A história do Haiti é conturbada devido à intervenção política e econômica de outros países, como Estados e Unidos e França. No ano de 2004, o governo de Jean-Bertrand Aristide chegou ao fim em meio a conflitos e ele partiu para os Estados Unidos acompanhado de alguns militares estadunidenses. A região de Bel Air, na qual Edwidge cresceu e a sua família vivia, foi uma das mais afetadas pelo alto índice de violência. Nessa parte final, ela descreve os efeitos dessa violência na vida cotidiana dos moradores. Inclusive, na citação acima ela desenvolve um capítulo sobre a complexa relação de forças dentro do Haiti com a chegada das Nações Unidas. A Missão das Nações Unidas para Estabilização do Haiti (MINUSTAH), da qual o Brasil participou, não deixou boas memórias no país, como você pode ver nessa reportagem.
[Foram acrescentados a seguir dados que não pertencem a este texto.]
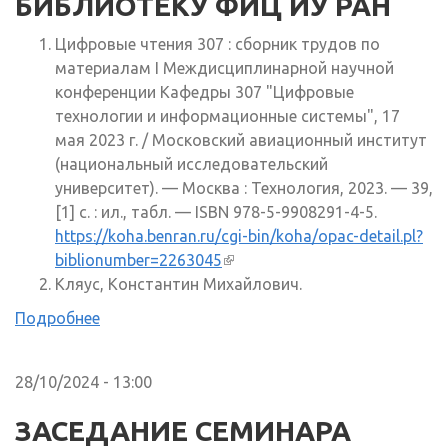
БИБЛИОТЕКУ ФИЦ ИУ РАН
Цифровые чтения 307 : сборник трудов по
материалам I Междисциплинарной научной
конференции Кафедры 307 "Цифровые
технологии и информационные системы", 17
мая 2023 г. / Московский авиационный институт
(национальный исследовательский
университет). — Москва : Технология, 2023. — 39,
[1] с. : ил., табл. — ISBN 978-5-9908291-4-5.
https://koha.benran.ru/cgi-bin/koha/opac-detail.pl?
biblionumber=2263045
(внешняя ссылка)
Кляус, Константин Михайлович.
Подробнее
28/10/2024 - 13:00
ЗАСЕДАНИЕ СЕМИНАРА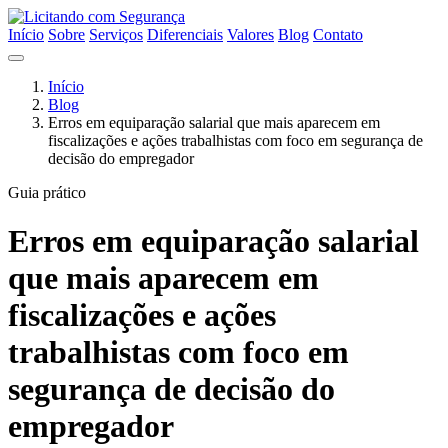
Início
Sobre
Serviços
Diferenciais
Valores
Blog
Contato
Início
Blog
Erros em equiparação salarial que mais aparecem em
fiscalizações e ações trabalhistas com foco em segurança de
decisão do empregador
Guia prático
Erros em equiparação salarial
que mais aparecem em
fiscalizações e ações
trabalhistas com foco em
segurança de decisão do
empregador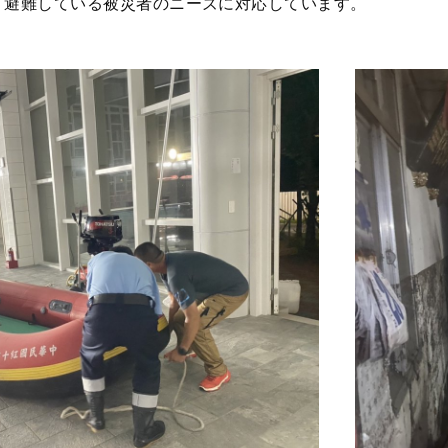
、避難している被災者のニーズに対応しています。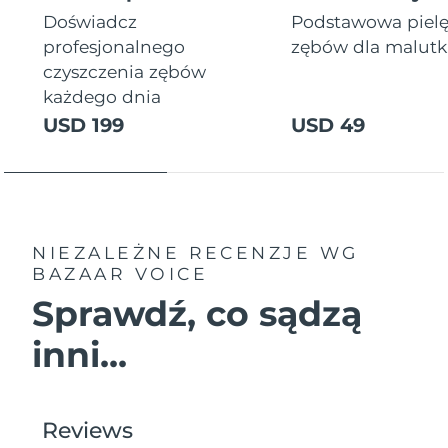
Doświadcz
Podstawowa piel
profesjonalnego
zębów dla malutki
czyszczenia zębów
każdego dnia
USD 199
USD 49
NIEZALEŻNE RECENZJE
WG
BAZAAR VOICE
Sprawdź, co sądzą
inni...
Como meu tio, Léone passara sua vida toda observando a ação do braço forte da autoridade, fosse a dos fuzileiros americanos que ocuparam o país quando ela nasceu ou do brutal exército local que eles treinaram e deixaram para trás a fim de apoiar, e depois derrubar, os governos marionetes de sua escolha. E, quando o governo caiu, os soldados das Nações Unidas, as chamadas forças da paz, tiveram finalmente de intervir e, mesmo ao custo de vidas inocentes, tentar restaurar a ordem.

O desenrolar do livro é lindo e doloroso, porque Edwidge consegue transformar em palavras um misto de sentimentos e fatos que provavelmente à época a deixaram imobilizada. Como eu disse no começo, ela entrelaça os começos e fins de nossas vidas que envolvem o amor. É por amar tanto seus pais (tio Joseph e o pai Mira) que ela registrou a memória de tantas momentos felizes que viveu ao lado deles.

O livro me tocou de diversas formas e foi uma leitura que me emocionou muito. Primeiro, porque é uma história real e a escritora conseguiu traduzir em palavras emoções que sentimos quando estamos nos despedindo de pessoas amadas, quando estamos ansiosas com as mudanças. Se você gosta de organizar a leitura por capítulos, o livro é ótimo, porque tem capítulos curtos. Vale a leitura para conhecer mais sobre o Haiti, que é tão distante do nosso cotidiano aqui no Brasil e que tantas vezes é narrado num lugar de ausência. Edwidge mostra a beleza do país, as contradições e tantas outras coisas que não vemos quando se fala em Haiti por aqui.